> [The task]
Nothing but the lines from the first line of the material below through the line that holds "88: (158, 949)" should be set down, exactly and with pictures left out.

•••••

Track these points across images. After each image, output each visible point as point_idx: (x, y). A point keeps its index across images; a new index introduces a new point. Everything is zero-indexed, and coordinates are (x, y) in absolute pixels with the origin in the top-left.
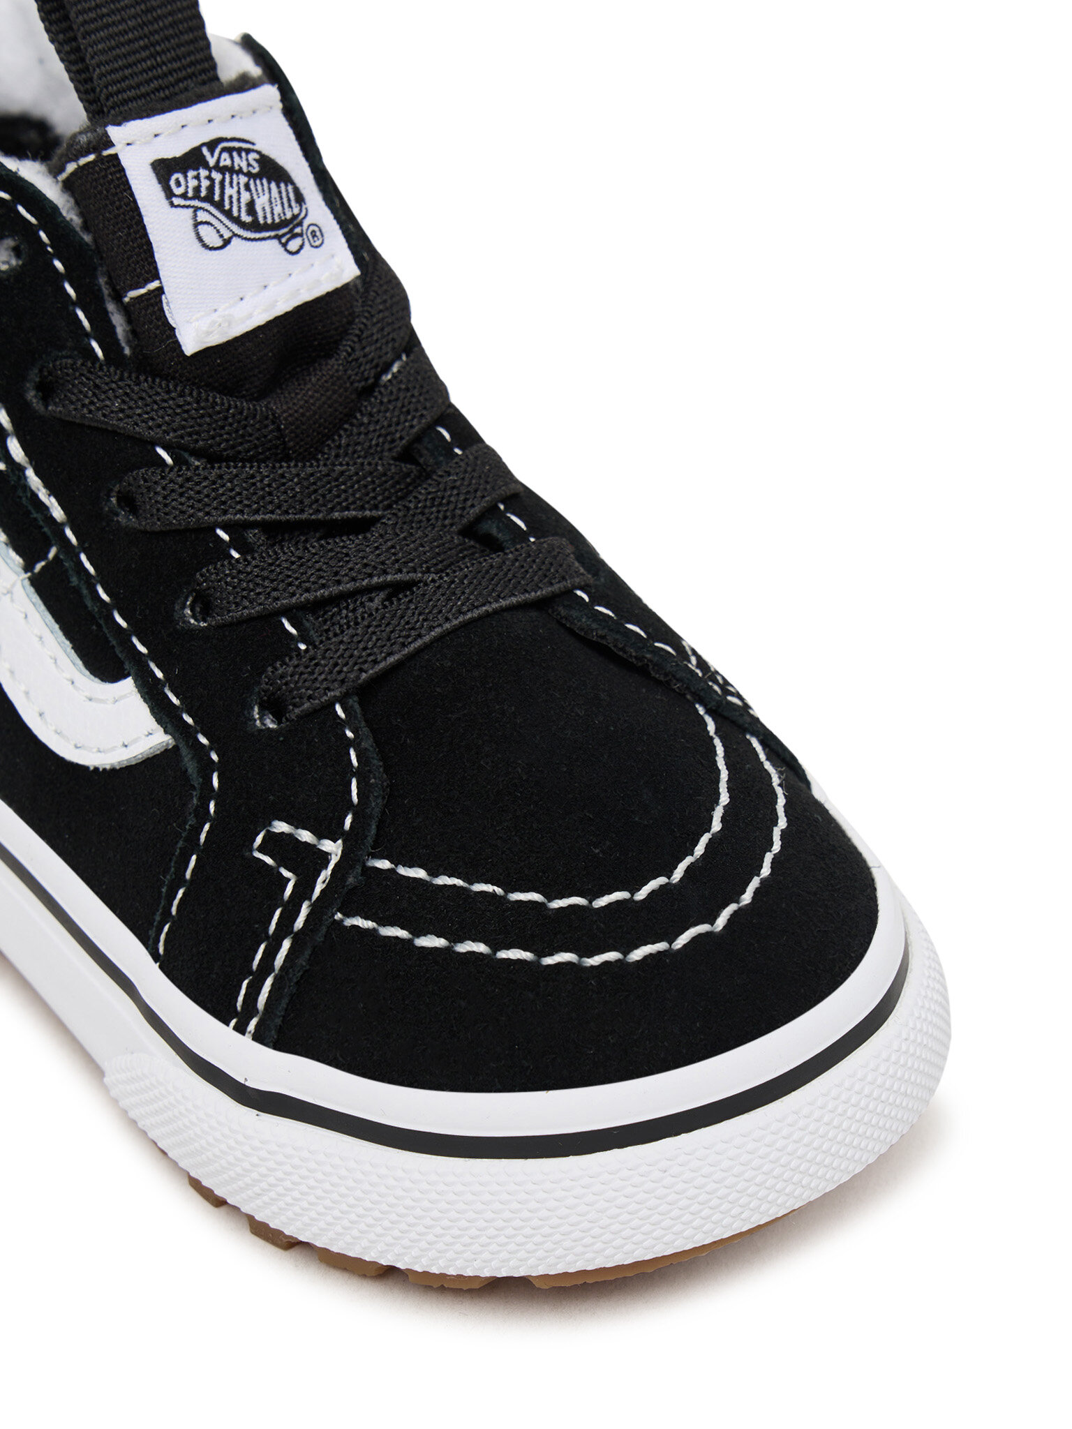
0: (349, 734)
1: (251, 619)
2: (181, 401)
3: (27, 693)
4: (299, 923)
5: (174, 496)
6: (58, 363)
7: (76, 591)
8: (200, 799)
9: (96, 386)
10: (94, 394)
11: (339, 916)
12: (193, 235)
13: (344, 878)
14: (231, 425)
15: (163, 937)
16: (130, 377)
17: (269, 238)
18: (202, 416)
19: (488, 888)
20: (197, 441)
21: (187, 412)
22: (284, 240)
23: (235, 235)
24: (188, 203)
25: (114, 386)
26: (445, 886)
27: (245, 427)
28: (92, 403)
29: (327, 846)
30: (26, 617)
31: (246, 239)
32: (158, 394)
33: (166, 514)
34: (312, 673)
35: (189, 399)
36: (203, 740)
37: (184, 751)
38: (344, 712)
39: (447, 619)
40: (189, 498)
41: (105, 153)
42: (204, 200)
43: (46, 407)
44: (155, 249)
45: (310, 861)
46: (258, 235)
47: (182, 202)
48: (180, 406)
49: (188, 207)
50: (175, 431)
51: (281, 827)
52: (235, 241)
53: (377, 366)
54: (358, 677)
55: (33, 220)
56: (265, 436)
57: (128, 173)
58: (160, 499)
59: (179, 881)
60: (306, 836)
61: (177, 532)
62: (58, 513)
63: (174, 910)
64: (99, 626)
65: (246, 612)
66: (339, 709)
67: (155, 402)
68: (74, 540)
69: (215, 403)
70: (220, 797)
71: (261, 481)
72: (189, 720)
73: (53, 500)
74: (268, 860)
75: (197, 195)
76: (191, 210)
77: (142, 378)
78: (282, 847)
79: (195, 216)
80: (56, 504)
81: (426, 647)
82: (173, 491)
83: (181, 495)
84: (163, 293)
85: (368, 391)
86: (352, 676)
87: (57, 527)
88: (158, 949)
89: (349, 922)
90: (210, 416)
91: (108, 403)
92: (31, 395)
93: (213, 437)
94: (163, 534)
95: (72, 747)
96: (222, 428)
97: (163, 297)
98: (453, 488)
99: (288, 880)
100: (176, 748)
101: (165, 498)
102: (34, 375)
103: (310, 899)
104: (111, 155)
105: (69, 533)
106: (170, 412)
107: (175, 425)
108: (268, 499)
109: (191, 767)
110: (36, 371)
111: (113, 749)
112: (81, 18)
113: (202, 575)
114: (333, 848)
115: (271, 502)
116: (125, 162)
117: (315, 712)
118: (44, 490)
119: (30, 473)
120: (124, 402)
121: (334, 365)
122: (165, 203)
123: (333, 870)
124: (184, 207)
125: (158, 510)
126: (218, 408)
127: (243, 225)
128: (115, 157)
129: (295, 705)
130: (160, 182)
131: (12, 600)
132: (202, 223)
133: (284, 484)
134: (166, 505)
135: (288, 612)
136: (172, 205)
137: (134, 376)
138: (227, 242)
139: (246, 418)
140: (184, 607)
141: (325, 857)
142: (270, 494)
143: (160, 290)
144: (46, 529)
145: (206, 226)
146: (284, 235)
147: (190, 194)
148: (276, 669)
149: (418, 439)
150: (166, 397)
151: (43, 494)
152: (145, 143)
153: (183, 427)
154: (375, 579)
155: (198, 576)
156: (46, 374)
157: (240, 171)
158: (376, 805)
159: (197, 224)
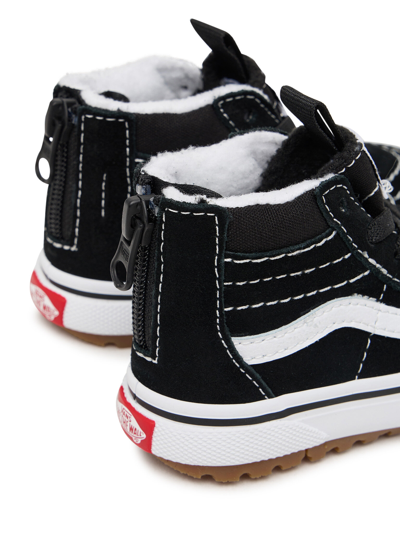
55: (346, 188)
62: (385, 272)
80: (385, 269)
119: (378, 265)
131: (381, 311)
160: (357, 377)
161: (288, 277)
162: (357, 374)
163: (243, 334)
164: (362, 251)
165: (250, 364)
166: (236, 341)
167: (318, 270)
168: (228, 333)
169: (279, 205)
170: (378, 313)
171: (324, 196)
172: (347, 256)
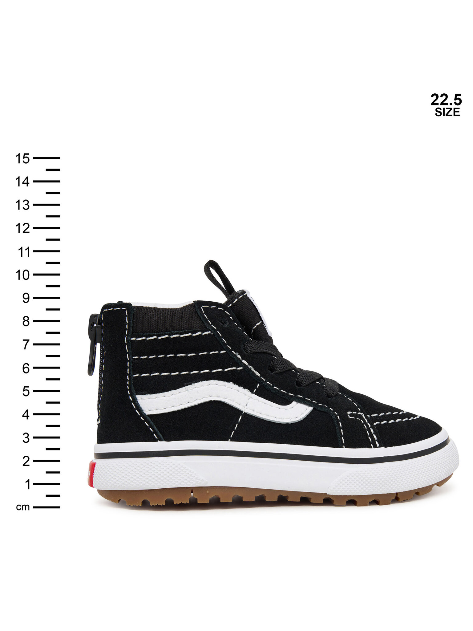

•••••

> [Response]
Track these points across images. After each image, output each visible point as point_idx: (x, y). A point keeps its index across images; a new index introduces a new point. Everything is zero-indexed, and coordinates are (x, y) in absolute pixels with the origin in the top-left.
0: (349, 734)
1: (251, 619)
2: (181, 401)
3: (27, 693)
4: (299, 923)
5: (174, 496)
6: (58, 363)
7: (76, 591)
8: (200, 799)
9: (96, 386)
10: (94, 394)
11: (339, 916)
12: (193, 235)
13: (344, 878)
14: (231, 425)
15: (163, 937)
16: (130, 377)
17: (269, 238)
18: (202, 416)
19: (488, 888)
20: (197, 441)
21: (187, 412)
22: (284, 240)
23: (235, 235)
24: (188, 203)
25: (114, 386)
26: (445, 886)
27: (245, 427)
28: (92, 403)
29: (327, 846)
30: (26, 617)
31: (246, 239)
32: (158, 394)
33: (166, 514)
34: (312, 673)
35: (189, 399)
36: (203, 740)
37: (184, 751)
38: (344, 712)
39: (447, 619)
40: (189, 498)
41: (105, 153)
42: (204, 200)
43: (46, 407)
44: (155, 249)
45: (310, 861)
46: (258, 235)
47: (182, 202)
48: (180, 406)
49: (188, 207)
50: (175, 431)
51: (281, 827)
52: (235, 241)
53: (377, 366)
54: (358, 677)
55: (33, 220)
56: (265, 436)
57: (128, 173)
58: (160, 499)
59: (179, 881)
60: (306, 836)
61: (177, 532)
62: (58, 513)
63: (174, 910)
64: (99, 626)
65: (246, 612)
66: (339, 709)
67: (155, 402)
68: (74, 540)
69: (215, 403)
70: (220, 797)
71: (261, 481)
72: (189, 720)
73: (53, 500)
74: (268, 860)
75: (197, 195)
76: (191, 210)
77: (142, 378)
78: (282, 847)
79: (195, 216)
80: (56, 504)
81: (426, 647)
82: (173, 491)
83: (181, 495)
84: (163, 293)
85: (368, 391)
86: (352, 676)
87: (57, 527)
88: (158, 949)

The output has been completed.